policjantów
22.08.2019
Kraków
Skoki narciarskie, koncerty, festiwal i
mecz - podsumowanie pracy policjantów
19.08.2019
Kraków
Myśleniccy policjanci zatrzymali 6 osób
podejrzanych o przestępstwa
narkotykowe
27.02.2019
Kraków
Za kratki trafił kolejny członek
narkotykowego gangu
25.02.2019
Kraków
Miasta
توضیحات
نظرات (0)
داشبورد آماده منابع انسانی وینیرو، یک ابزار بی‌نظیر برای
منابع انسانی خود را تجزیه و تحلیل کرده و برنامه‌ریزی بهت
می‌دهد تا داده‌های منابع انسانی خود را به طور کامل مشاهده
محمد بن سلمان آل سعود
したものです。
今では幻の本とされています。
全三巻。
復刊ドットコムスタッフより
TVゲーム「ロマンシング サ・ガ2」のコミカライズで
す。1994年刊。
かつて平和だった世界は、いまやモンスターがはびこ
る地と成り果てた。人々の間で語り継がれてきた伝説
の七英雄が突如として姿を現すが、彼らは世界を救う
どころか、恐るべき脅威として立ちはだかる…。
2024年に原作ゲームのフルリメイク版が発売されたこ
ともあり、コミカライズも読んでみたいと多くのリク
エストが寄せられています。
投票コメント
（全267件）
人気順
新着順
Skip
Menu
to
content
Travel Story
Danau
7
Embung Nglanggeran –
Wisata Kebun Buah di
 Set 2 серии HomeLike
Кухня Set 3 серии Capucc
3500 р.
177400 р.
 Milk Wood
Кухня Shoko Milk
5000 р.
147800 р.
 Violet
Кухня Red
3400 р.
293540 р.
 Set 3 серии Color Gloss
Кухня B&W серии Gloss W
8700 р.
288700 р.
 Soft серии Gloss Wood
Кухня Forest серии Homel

(Task description):
Every line of the listing, first to last, should be retyped exactly.

(Answer):
policjantów
22.08.2019
Kraków
Skoki narciarskie, koncerty, festiwal i
mecz - podsumowanie pracy policjantów
19.08.2019
Kraków
Myśleniccy policjanci zatrzymali 6 osób
podejrzanych o przestępstwa
narkotykowe
27.02.2019
Kraków
Za kratki trafił kolejny członek
narkotykowego gangu
25.02.2019
Kraków
Miasta
توضیحات
نظرات (0)
داشبورد آماده منابع انسانی وینیرو، یک ابزار بی‌نظیر برای
منابع انسانی خود را تجزیه و تحلیل کرده و برنامه‌ریزی بهت
می‌دهد تا داده‌های منابع انسانی خود را به طور کامل مشاهده
محمد بن سلمان آل سعود
したものです。
今では幻の本とされています。
全三巻。
復刊ドットコムスタッフより
TVゲーム「ロマンシング サ・ガ2」のコミカライズで
す。1994年刊。
かつて平和だった世界は、いまやモンスターがはびこ
る地と成り果てた。人々の間で語り継がれてきた伝説
の七英雄が突如として姿を現すが、彼らは世界を救う
どころか、恐るべき脅威として立ちはだかる…。
2024年に原作ゲームのフルリメイク版が発売されたこ
ともあり、コミカライズも読んでみたいと多くのリク
エストが寄せられています。
投票コメント
（全267件）
人気順
新着順
Skip
Menu
to
content
Travel Story
Danau
7
Embung Nglanggeran –
Wisata Kebun Buah di
 Set 2 серии HomeLike
Кухня Set 3 серии Capucc
3500 р.
177400 р.
 Milk Wood
Кухня Shoko Milk
5000 р.
147800 р.
 Violet
Кухня Red
3400 р.
293540 р.
 Set 3 серии Color Gloss
Кухня B&W серии Gloss W
8700 р.
288700 р.
 Soft серии Gloss Wood
Кухня Forest серии Homel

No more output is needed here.